<<<<
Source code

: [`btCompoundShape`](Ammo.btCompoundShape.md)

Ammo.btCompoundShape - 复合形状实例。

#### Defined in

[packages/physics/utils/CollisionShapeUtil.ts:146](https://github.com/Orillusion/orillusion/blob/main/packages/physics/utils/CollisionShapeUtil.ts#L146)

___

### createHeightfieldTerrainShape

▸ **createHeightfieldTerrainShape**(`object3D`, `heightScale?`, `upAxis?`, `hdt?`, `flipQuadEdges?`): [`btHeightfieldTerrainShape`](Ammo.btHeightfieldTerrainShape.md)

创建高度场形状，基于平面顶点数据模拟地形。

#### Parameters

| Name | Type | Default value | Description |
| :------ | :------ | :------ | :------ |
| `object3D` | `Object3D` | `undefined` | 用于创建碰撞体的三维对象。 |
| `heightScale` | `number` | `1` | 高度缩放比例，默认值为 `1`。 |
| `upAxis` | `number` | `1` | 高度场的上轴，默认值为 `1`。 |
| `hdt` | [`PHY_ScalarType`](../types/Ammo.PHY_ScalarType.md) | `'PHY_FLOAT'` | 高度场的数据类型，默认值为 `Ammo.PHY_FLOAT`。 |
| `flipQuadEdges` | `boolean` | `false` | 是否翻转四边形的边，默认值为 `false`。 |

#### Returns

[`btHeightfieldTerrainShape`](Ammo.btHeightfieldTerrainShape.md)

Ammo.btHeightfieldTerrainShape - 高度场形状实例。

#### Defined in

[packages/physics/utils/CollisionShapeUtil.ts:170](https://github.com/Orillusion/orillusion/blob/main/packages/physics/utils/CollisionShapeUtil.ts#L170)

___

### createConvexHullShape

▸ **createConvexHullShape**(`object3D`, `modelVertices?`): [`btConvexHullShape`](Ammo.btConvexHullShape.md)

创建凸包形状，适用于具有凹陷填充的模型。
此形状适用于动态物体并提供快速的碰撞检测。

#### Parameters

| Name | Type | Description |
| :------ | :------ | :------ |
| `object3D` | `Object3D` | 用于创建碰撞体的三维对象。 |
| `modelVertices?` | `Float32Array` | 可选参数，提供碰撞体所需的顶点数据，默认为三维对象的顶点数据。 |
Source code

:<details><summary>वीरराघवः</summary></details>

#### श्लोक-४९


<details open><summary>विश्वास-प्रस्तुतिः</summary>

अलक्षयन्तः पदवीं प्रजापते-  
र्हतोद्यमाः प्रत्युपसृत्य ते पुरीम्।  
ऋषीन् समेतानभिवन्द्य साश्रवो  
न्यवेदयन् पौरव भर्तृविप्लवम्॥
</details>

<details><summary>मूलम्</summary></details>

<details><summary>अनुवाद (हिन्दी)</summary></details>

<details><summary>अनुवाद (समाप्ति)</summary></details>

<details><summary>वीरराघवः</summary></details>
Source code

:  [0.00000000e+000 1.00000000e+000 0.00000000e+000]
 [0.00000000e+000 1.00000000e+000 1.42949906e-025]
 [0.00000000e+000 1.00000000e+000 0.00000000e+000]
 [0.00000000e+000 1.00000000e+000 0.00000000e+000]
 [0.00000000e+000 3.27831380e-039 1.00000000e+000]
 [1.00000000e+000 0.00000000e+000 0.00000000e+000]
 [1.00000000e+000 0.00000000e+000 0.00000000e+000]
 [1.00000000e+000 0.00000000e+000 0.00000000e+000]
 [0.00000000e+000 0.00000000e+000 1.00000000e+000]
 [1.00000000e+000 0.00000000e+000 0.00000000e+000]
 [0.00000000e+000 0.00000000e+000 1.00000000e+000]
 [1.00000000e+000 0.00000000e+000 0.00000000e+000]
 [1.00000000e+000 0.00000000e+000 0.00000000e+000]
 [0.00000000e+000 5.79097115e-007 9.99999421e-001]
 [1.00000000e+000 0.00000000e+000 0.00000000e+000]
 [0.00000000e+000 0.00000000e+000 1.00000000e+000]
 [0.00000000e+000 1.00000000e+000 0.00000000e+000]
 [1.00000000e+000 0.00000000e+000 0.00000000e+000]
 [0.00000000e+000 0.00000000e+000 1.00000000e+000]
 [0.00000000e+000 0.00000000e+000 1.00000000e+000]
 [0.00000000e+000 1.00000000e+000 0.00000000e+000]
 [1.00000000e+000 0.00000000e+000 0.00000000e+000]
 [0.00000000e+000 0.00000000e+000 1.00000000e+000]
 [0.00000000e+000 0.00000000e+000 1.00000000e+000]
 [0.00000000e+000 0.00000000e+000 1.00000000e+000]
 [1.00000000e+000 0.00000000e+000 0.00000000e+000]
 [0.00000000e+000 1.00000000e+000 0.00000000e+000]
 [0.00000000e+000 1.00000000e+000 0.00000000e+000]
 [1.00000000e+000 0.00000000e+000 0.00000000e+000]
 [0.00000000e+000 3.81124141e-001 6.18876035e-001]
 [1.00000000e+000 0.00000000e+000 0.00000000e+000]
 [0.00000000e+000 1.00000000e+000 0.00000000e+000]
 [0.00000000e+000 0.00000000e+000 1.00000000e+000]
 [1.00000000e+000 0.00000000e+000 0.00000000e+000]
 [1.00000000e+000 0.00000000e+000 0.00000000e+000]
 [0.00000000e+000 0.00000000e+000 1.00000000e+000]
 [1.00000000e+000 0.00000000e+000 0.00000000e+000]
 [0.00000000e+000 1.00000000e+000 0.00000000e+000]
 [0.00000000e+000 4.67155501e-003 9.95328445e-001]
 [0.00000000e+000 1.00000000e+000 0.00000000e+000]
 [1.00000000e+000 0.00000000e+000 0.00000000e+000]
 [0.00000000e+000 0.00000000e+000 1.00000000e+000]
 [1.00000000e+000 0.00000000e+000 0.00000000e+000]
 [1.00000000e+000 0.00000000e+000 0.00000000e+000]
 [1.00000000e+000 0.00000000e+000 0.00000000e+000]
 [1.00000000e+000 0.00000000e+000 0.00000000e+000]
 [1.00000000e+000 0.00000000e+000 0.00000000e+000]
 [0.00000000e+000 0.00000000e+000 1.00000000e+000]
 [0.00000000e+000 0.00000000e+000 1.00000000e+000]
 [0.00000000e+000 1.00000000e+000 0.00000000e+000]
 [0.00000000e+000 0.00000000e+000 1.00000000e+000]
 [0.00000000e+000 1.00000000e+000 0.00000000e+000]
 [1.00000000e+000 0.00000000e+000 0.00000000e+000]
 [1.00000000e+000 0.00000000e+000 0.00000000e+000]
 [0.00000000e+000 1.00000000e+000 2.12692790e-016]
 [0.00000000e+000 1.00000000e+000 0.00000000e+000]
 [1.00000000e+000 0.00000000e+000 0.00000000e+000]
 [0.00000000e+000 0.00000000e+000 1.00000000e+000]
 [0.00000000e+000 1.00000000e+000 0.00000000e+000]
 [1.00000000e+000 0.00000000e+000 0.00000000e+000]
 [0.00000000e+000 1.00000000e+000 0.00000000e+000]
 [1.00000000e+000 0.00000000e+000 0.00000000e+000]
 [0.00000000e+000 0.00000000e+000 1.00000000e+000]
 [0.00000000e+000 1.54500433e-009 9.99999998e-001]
>>>>
§ The task:
Output the entire listing above without leaving out or altering anything.

§ Solved exercise:
Source code

: [`btCompoundShape`](Ammo.btCompoundShape.md)

Ammo.btCompoundShape - 复合形状实例。

#### Defined in

[packages/physics/utils/CollisionShapeUtil.ts:146](https://github.com/Orillusion/orillusion/blob/main/packages/physics/utils/CollisionShapeUtil.ts#L146)

___

### createHeightfieldTerrainShape

▸ **createHeightfieldTerrainShape**(`object3D`, `heightScale?`, `upAxis?`, `hdt?`, `flipQuadEdges?`): [`btHeightfieldTerrainShape`](Ammo.btHeightfieldTerrainShape.md)

创建高度场形状，基于平面顶点数据模拟地形。

#### Parameters

| Name | Type | Default value | Description |
| :------ | :------ | :------ | :------ |
| `object3D` | `Object3D` | `undefined` | 用于创建碰撞体的三维对象。 |
| `heightScale` | `number` | `1` | 高度缩放比例，默认值为 `1`。 |
| `upAxis` | `number` | `1` | 高度场的上轴，默认值为 `1`。 |
| `hdt` | [`PHY_ScalarType`](../types/Ammo.PHY_ScalarType.md) | `'PHY_FLOAT'` | 高度场的数据类型，默认值为 `Ammo.PHY_FLOAT`。 |
| `flipQuadEdges` | `boolean` | `false` | 是否翻转四边形的边，默认值为 `false`。 |

#### Returns

[`btHeightfieldTerrainShape`](Ammo.btHeightfieldTerrainShape.md)

Ammo.btHeightfieldTerrainShape - 高度场形状实例。

#### Defined in

[packages/physics/utils/CollisionShapeUtil.ts:170](https://github.com/Orillusion/orillusion/blob/main/packages/physics/utils/CollisionShapeUtil.ts#L170)

___

### createConvexHullShape

▸ **createConvexHullShape**(`object3D`, `modelVertices?`): [`btConvexHullShape`](Ammo.btConvexHullShape.md)

创建凸包形状，适用于具有凹陷填充的模型。
此形状适用于动态物体并提供快速的碰撞检测。

#### Parameters

| Name | Type | Description |
| :------ | :------ | :------ |
| `object3D` | `Object3D` | 用于创建碰撞体的三维对象。 |
| `modelVertices?` | `Float32Array` | 可选参数，提供碰撞体所需的顶点数据，默认为三维对象的顶点数据。 |
Source code

:<details><summary>वीरराघवः</summary></details>

#### श्लोक-४९


<details open><summary>विश्वास-प्रस्तुतिः</summary>

अलक्षयन्तः पदवीं प्रजापते-  
र्हतोद्यमाः प्रत्युपसृत्य ते पुरीम्।  
ऋषीन् समेतानभिवन्द्य साश्रवो  
न्यवेदयन् पौरव भर्तृविप्लवम्॥
</details>

<details><summary>मूलम्</summary></details>

<details><summary>अनुवाद (हिन्दी)</summary></details>

<details><summary>अनुवाद (समाप्ति)</summary></details>

<details><summary>वीरराघवः</summary></details>
Source code

:  [0.00000000e+000 1.00000000e+000 0.00000000e+000]
 [0.00000000e+000 1.00000000e+000 1.42949906e-025]
 [0.00000000e+000 1.00000000e+000 0.00000000e+000]
 [0.00000000e+000 1.00000000e+000 0.00000000e+000]
 [0.00000000e+000 3.27831380e-039 1.00000000e+000]
 [1.00000000e+000 0.00000000e+000 0.00000000e+000]
 [1.00000000e+000 0.00000000e+000 0.00000000e+000]
 [1.00000000e+000 0.00000000e+000 0.00000000e+000]
 [0.00000000e+000 0.00000000e+000 1.00000000e+000]
 [1.00000000e+000 0.00000000e+000 0.00000000e+000]
 [0.00000000e+000 0.00000000e+000 1.00000000e+000]
 [1.00000000e+000 0.00000000e+000 0.00000000e+000]
 [1.00000000e+000 0.00000000e+000 0.00000000e+000]
 [0.00000000e+000 5.79097115e-007 9.99999421e-001]
 [1.00000000e+000 0.00000000e+000 0.00000000e+000]
 [0.00000000e+000 0.00000000e+000 1.00000000e+000]
 [0.00000000e+000 1.00000000e+000 0.00000000e+000]
 [1.00000000e+000 0.00000000e+000 0.00000000e+000]
 [0.00000000e+000 0.00000000e+000 1.00000000e+000]
 [0.00000000e+000 0.00000000e+000 1.00000000e+000]
 [0.00000000e+000 1.00000000e+000 0.00000000e+000]
 [1.00000000e+000 0.00000000e+000 0.00000000e+000]
 [0.00000000e+000 0.00000000e+000 1.00000000e+000]
 [0.00000000e+000 0.00000000e+000 1.00000000e+000]
 [0.00000000e+000 0.00000000e+000 1.00000000e+000]
 [1.00000000e+000 0.00000000e+000 0.00000000e+000]
 [0.00000000e+000 1.00000000e+000 0.00000000e+000]
 [0.00000000e+000 1.00000000e+000 0.00000000e+000]
 [1.00000000e+000 0.00000000e+000 0.00000000e+000]
 [0.00000000e+000 3.81124141e-001 6.18876035e-001]
 [1.00000000e+000 0.00000000e+000 0.00000000e+000]
 [0.00000000e+000 1.00000000e+000 0.00000000e+000]
 [0.00000000e+000 0.00000000e+000 1.00000000e+000]
 [1.00000000e+000 0.00000000e+000 0.00000000e+000]
 [1.00000000e+000 0.00000000e+000 0.00000000e+000]
 [0.00000000e+000 0.00000000e+000 1.00000000e+000]
 [1.00000000e+000 0.00000000e+000 0.00000000e+000]
 [0.00000000e+000 1.00000000e+000 0.00000000e+000]
 [0.00000000e+000 4.67155501e-003 9.95328445e-001]
 [0.00000000e+000 1.00000000e+000 0.00000000e+000]
 [1.00000000e+000 0.00000000e+000 0.00000000e+000]
 [0.00000000e+000 0.00000000e+000 1.00000000e+000]
 [1.00000000e+000 0.00000000e+000 0.00000000e+000]
 [1.00000000e+000 0.00000000e+000 0.00000000e+000]
 [1.00000000e+000 0.00000000e+000 0.00000000e+000]
 [1.00000000e+000 0.00000000e+000 0.00000000e+000]
 [1.00000000e+000 0.00000000e+000 0.00000000e+000]
 [0.00000000e+000 0.00000000e+000 1.00000000e+000]
 [0.00000000e+000 0.00000000e+000 1.00000000e+000]
 [0.00000000e+000 1.00000000e+000 0.00000000e+000]
 [0.00000000e+000 0.00000000e+000 1.00000000e+000]
 [0.00000000e+000 1.00000000e+000 0.00000000e+000]
 [1.00000000e+000 0.00000000e+000 0.00000000e+000]
 [1.00000000e+000 0.00000000e+000 0.00000000e+000]
 [0.00000000e+000 1.00000000e+000 2.12692790e-016]
 [0.00000000e+000 1.00000000e+000 0.00000000e+000]
 [1.00000000e+000 0.00000000e+000 0.00000000e+000]
 [0.00000000e+000 0.00000000e+000 1.00000000e+000]
 [0.00000000e+000 1.00000000e+000 0.00000000e+000]
 [1.00000000e+000 0.00000000e+000 0.00000000e+000]
 [0.00000000e+000 1.00000000e+000 0.00000000e+000]
 [1.00000000e+000 0.00000000e+000 0.00000000e+000]
 [0.00000000e+000 0.00000000e+000 1.00000000e+000]
 [0.00000000e+000 1.54500433e-009 9.99999998e-001]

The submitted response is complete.